ローレンやファルークの所持していた例の指輪だ。
「この指輪の反応を見るに、あまり血は濃くないようだ。かなり前、おそらくは百年以上以前に王家から枝分かれしたものだろう」
やっと合点がいった。
この指輪は王家の血を引く人間に反応するものだったのだ。
「さて、これで君がここまで連れてこられた理由も大体理解できただろう。父上のこと、話してくれるね」
そうはいっても、ロビンは本当に父のことを何一つ知らない。
いったい何を話せばいいのだろう。
ここでロビンは一つ思い当たった。
彼は胸元に手をやる。
そこにはポーラから預かった母の形見、古ぼけた謎の鍵が首からひもでつるしてある。
とてもこれから父の情報は得られそうにないが、一応話しておくべきだろうか――。
「閣下、ウィルクス閣下」
不意に外から声が聞こえてきた。
「今取り込み中だ。あとにしてくれ」
ウィルクス内務卿はいらだった声を上げる。
「それが、例のあの方がどうしても閣下にお話があるといって聞かないのです。なんでも大陸全体にかかわる重要な話だとか」
ウィルクスは奇妙な笑みを口元に浮かべた。
微苦笑とでもいうのだろうか。
「なんとしつこいお方だ。
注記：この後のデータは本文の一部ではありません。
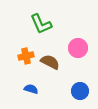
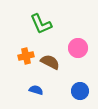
blue semicircle: moved 5 px right, 1 px down
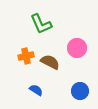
pink circle: moved 1 px left
blue semicircle: rotated 16 degrees clockwise
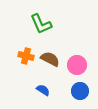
pink circle: moved 17 px down
orange cross: rotated 28 degrees clockwise
brown semicircle: moved 3 px up
blue semicircle: moved 7 px right
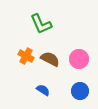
orange cross: rotated 14 degrees clockwise
pink circle: moved 2 px right, 6 px up
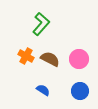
green L-shape: rotated 115 degrees counterclockwise
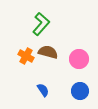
brown semicircle: moved 2 px left, 7 px up; rotated 12 degrees counterclockwise
blue semicircle: rotated 24 degrees clockwise
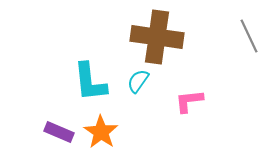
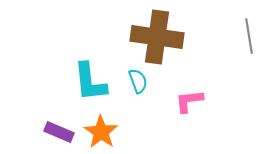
gray line: rotated 16 degrees clockwise
cyan semicircle: rotated 125 degrees clockwise
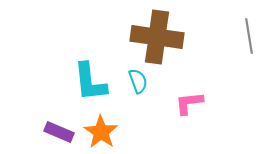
pink L-shape: moved 2 px down
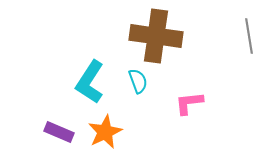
brown cross: moved 1 px left, 1 px up
cyan L-shape: rotated 39 degrees clockwise
orange star: moved 4 px right; rotated 12 degrees clockwise
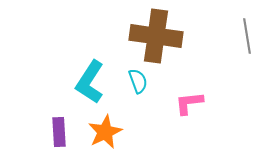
gray line: moved 2 px left
purple rectangle: rotated 64 degrees clockwise
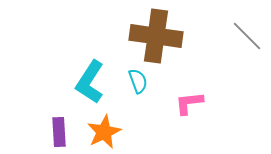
gray line: rotated 36 degrees counterclockwise
orange star: moved 1 px left
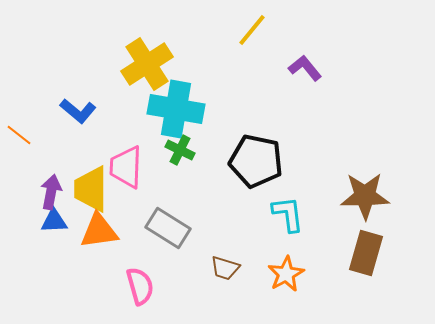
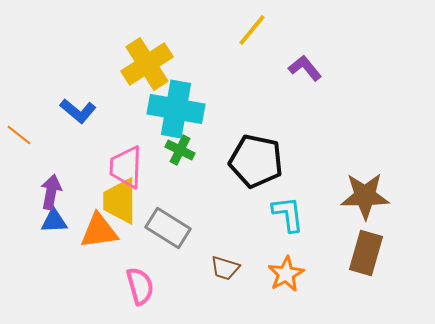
yellow trapezoid: moved 29 px right, 12 px down
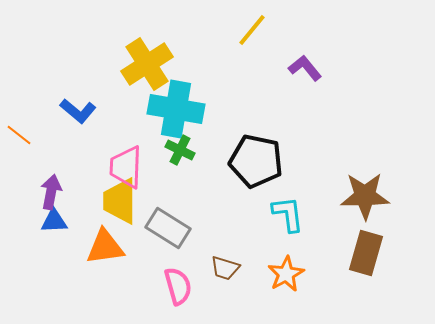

やむを得ん。通したまえ」
衛兵に命じておいてウィルクスはロビンに向き直る。
「すまないが少し用が入った。君はいったん部屋を出て左側の控室で待っていなさい」
ロビンは素直に指示に従う。しかし、どうも気になるので、扉に耳を当ててみた。
かすかに声が聞こえてくる。
「ええ、ありがとう。勝手を申してすみません」
どうやら声の主は若い女性のようだ。無理を言って王国の重鎮に会うとは、いったい何者だろう。
扉が閉まる音が聞こえた。女性は中に入ったらしい。
ロビンは、今度は壁に耳を押し付けてみたが、さすがに壁は厚いと見えてまったく声は聞こえてこなかった。
仕方なくロビンは部屋に置かれていた椅子に腰かけ、会談が終わるのを待つことにした。
だが、ここにきてたまっていた疲労がどっと押し寄せ、ついうつらうつらしてしまう。
知らぬ間にロビンは眠りに落ちていった。